"I shall probably kick him over the cliff," I said, with a scowl.
She laid her hand upon my arm. "Be careful," she said very earnestly, "for my sake."
Poopendyke had already started down the stairs. I raised her hand to my lips. Then I rushed away, cursing myself for a fool, an ingrate, a presumptuous bounder.
My uncalled-for act had brought a swift flush of anger to her cheek. I saw it quite plainly as she lowered her head and drew back into the shadow of the curtain. Bounder! That is what I was for taking advantage of her simple trust in me. Strange to say, she came to the head of the stairs and watched me until I was out of sight in the hall below.

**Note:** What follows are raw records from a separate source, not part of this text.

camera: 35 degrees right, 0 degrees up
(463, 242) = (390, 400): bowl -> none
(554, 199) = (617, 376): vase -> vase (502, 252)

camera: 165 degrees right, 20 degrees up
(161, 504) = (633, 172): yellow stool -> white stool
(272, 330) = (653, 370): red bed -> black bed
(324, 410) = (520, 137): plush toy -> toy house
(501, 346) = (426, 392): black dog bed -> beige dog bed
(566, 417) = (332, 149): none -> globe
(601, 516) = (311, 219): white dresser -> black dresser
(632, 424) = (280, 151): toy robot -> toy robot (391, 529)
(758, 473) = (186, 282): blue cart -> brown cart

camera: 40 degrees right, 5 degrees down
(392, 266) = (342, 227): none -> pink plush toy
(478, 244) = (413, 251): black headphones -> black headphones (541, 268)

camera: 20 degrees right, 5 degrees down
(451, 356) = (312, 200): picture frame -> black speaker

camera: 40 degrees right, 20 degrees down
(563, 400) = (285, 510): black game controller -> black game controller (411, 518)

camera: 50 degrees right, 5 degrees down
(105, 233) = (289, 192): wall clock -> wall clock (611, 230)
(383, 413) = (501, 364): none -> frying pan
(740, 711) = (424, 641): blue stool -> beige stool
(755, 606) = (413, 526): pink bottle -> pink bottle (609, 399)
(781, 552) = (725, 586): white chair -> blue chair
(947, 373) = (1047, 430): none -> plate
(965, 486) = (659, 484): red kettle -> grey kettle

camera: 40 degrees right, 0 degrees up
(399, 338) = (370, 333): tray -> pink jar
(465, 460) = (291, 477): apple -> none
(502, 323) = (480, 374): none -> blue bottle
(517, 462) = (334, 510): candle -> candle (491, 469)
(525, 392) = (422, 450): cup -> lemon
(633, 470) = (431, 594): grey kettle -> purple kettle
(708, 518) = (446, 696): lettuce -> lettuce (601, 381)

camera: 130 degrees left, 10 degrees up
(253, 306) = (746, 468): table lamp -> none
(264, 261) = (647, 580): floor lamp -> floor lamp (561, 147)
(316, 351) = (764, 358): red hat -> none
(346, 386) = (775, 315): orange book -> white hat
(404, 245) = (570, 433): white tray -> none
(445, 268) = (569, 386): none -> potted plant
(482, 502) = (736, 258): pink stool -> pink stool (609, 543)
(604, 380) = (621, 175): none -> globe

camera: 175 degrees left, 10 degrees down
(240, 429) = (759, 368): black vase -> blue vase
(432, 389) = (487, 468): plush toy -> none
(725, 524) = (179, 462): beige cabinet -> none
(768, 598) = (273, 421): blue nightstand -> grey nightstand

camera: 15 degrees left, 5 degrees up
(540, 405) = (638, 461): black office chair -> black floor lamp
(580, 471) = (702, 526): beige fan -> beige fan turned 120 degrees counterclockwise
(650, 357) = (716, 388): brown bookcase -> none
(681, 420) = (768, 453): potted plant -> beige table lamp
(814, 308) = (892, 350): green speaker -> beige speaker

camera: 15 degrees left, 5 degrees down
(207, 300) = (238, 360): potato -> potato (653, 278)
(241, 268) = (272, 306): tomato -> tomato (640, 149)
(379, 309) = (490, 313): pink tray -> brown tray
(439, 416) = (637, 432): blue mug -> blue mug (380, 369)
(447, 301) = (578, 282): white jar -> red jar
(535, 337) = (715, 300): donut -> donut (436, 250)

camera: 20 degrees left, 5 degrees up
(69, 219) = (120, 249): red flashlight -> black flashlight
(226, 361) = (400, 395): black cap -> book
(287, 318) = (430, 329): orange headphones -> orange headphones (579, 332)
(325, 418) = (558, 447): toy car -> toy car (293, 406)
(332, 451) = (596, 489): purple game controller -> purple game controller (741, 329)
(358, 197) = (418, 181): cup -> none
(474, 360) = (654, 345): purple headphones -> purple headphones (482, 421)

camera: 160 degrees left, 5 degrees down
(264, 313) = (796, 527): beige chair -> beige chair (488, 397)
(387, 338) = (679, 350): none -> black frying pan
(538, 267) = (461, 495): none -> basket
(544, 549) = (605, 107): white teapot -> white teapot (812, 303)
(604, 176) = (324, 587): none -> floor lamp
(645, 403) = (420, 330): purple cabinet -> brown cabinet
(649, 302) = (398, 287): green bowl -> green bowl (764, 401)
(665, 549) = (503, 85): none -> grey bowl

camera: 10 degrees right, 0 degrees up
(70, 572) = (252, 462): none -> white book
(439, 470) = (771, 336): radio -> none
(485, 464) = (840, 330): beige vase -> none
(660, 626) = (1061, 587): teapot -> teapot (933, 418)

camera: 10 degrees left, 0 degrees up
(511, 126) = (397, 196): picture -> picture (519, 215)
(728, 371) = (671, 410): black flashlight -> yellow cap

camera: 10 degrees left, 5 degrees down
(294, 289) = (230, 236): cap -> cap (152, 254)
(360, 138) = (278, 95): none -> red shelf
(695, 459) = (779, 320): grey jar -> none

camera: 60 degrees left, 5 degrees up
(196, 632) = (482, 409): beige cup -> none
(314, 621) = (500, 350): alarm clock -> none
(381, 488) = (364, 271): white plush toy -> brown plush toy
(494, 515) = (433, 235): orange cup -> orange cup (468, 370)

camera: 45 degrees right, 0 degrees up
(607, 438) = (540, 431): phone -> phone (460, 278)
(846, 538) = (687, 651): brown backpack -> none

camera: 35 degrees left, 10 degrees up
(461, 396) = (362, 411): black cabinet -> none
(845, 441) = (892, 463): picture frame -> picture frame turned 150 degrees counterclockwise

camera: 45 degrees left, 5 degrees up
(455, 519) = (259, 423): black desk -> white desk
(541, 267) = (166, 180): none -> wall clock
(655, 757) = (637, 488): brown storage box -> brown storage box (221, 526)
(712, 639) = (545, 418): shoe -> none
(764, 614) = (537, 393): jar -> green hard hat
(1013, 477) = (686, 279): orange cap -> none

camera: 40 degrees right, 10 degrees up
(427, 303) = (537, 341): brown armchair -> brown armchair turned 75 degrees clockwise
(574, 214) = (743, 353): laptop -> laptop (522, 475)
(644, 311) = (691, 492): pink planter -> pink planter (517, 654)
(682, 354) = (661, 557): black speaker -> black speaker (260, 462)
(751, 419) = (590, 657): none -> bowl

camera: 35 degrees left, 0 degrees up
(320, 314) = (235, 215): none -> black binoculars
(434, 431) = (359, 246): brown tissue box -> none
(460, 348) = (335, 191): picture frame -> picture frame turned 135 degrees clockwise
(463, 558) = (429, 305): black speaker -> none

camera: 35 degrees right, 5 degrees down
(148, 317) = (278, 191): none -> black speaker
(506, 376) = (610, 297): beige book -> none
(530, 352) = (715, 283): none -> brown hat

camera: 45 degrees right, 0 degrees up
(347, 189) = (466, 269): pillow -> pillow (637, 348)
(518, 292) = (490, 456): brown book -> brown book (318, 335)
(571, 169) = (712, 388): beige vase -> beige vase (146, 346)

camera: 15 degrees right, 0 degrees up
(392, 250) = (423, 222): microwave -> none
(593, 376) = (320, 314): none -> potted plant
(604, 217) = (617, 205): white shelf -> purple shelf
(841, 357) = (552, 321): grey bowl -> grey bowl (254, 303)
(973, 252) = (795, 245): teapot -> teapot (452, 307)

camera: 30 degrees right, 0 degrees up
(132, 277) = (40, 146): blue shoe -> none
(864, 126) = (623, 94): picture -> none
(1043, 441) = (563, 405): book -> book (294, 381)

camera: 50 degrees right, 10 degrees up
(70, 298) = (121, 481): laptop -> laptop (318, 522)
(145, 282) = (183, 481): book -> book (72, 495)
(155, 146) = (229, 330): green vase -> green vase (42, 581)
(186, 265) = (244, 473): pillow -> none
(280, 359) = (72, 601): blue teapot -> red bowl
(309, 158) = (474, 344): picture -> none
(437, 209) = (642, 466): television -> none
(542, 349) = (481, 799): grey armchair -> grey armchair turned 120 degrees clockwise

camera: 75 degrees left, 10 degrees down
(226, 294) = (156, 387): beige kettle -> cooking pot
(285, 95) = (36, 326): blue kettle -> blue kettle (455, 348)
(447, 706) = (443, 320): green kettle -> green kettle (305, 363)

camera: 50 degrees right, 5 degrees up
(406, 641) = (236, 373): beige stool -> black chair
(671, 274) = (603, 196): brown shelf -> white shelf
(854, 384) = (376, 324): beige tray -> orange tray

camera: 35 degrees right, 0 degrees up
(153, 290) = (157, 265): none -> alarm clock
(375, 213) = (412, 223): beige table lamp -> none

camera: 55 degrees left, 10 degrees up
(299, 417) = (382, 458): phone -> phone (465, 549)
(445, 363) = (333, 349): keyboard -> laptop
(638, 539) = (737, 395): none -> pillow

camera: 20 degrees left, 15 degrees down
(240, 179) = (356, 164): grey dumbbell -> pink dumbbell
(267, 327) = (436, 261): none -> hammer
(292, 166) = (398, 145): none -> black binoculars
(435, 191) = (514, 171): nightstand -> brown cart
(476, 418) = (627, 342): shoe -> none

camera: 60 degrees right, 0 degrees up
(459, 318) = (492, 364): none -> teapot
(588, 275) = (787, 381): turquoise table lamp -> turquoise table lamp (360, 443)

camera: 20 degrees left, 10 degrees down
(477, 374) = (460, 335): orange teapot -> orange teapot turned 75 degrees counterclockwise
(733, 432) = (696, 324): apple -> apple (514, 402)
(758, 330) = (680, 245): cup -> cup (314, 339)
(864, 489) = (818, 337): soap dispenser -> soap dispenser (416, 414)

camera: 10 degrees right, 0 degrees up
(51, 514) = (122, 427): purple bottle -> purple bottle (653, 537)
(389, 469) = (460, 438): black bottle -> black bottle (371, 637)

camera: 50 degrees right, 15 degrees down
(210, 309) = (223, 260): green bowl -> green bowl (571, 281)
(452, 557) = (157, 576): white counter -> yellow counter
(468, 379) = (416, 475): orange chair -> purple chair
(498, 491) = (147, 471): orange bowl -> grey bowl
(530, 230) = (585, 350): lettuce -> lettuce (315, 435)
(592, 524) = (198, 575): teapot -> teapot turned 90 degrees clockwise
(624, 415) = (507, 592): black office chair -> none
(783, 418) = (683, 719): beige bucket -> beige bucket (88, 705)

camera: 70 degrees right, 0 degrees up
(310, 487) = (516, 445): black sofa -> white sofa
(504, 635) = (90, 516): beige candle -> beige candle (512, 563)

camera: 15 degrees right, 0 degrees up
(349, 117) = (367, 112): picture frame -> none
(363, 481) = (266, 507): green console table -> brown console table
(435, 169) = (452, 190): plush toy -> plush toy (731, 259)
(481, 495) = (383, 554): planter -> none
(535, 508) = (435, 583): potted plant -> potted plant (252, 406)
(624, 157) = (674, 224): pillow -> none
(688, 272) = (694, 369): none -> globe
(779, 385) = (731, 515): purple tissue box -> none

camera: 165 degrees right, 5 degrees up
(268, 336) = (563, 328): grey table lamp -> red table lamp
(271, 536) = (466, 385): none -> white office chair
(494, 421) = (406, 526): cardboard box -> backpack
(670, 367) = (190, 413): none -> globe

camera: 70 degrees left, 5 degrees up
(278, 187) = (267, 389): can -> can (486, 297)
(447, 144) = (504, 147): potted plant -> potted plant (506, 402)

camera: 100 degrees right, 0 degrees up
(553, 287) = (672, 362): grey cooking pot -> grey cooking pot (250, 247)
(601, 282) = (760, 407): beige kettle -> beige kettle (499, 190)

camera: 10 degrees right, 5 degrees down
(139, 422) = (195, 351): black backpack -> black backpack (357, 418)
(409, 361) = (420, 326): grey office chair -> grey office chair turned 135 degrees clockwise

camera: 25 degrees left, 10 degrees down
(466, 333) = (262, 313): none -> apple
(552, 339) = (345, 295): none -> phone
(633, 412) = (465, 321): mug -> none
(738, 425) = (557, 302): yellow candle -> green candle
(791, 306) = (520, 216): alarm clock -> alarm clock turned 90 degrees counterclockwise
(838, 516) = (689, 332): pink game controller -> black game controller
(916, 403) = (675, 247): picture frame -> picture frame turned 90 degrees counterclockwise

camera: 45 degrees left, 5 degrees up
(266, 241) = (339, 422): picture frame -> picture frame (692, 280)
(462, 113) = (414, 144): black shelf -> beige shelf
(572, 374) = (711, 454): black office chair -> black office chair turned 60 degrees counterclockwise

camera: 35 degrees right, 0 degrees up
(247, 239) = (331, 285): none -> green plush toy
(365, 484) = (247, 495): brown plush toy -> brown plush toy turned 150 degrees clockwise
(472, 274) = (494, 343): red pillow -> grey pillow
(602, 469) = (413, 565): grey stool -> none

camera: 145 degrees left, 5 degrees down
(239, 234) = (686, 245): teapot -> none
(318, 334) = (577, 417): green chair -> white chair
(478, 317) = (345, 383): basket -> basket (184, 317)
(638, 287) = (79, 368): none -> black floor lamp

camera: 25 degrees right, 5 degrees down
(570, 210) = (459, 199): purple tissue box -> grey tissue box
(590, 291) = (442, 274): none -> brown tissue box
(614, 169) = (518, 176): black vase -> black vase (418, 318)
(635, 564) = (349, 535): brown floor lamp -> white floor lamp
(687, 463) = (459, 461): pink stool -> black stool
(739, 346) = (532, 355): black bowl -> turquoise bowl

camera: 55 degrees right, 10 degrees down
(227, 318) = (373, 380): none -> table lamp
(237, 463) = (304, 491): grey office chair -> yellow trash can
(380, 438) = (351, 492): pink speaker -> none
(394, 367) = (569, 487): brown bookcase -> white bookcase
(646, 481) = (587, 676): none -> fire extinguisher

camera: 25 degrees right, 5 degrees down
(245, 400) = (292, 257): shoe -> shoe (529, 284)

The Count was waiting for me in the loggia. It was quite warm and he fanned himself lazily with his broad straw hat. As I approached, he tossed his cigarette over the wall and hastened to meet me. There was a quaint diffident smile on his lips.
"It is good to see you again, old fellow," he said, with an amiability that surprised me. "I was afraid you might hold a grievance against me. You Americans are queer chaps, you know. Our little tilt of the other evening, you understand. Stupid way for two grown-up men to behave, wasn't it? Of course, the explanation is simple. We had been drinking. Men do silly things in their cups."
Consummate assurance! I had not touched a drop of anything that night.
"I assure you, Count Tarnowsy, the little tilt, as you are pleased to call it, was of no consequence. I had quite forgotten that it occurred. Sorry you reminded me of it."
The irony was wasted. He beamed. "My dear fellow, shall we not shake hands?"
There was something irresistibly winning about him, as I've said before. Something boyish, ingenuous, charming,—what you will,—that went far toward accounting for many things that you who have never seen him may consider incomprehensible.